Exercise — The response should consist of the data below, copied exactly, with no pictures in it.

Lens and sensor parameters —
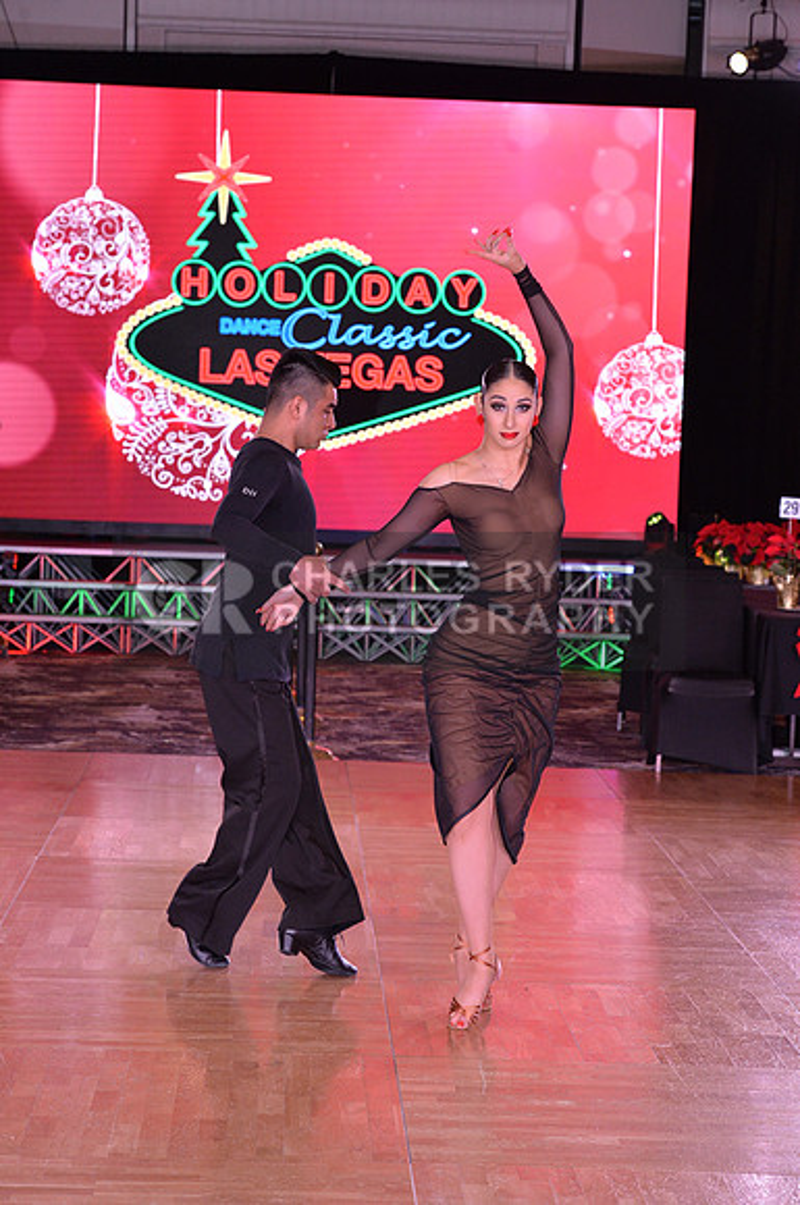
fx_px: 3410
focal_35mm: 102
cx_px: 400
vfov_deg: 20.0
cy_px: 602
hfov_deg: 13.4
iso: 2000
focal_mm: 102
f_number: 6.3
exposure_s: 1/250
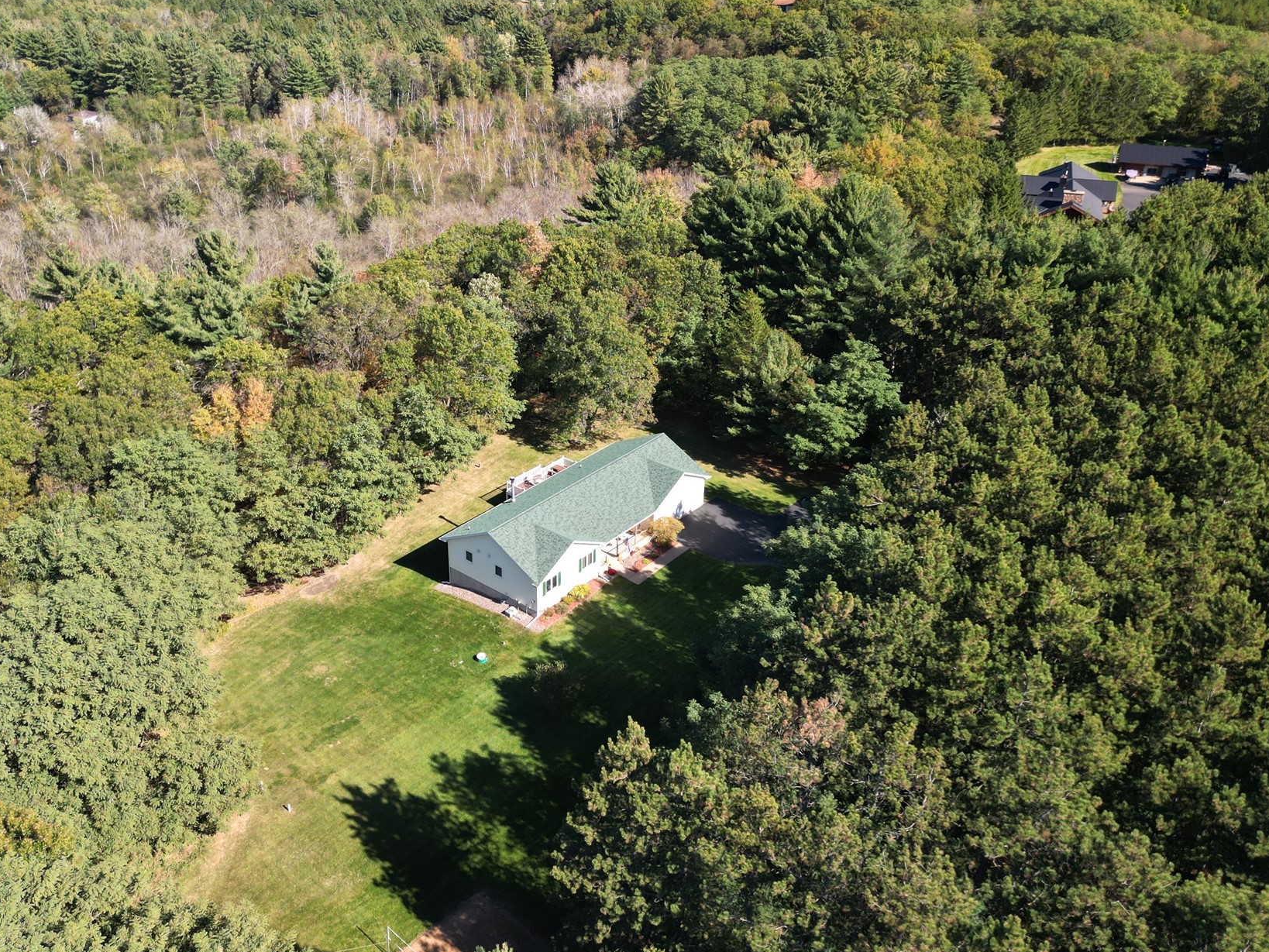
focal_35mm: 30
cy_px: 431
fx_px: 1100
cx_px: 548
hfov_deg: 59.7
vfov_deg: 46.7
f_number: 1.7
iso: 100
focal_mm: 6.72
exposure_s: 1/500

Problem solution —
fx_px: 3410
focal_35mm: 102
cx_px: 400
vfov_deg: 20.0
cy_px: 602
hfov_deg: 13.4
iso: 2000
focal_mm: 102
f_number: 6.3
exposure_s: 1/250
focal_35mm: 30
cy_px: 431
fx_px: 1100
cx_px: 548
hfov_deg: 59.7
vfov_deg: 46.7
f_number: 1.7
iso: 100
focal_mm: 6.72
exposure_s: 1/500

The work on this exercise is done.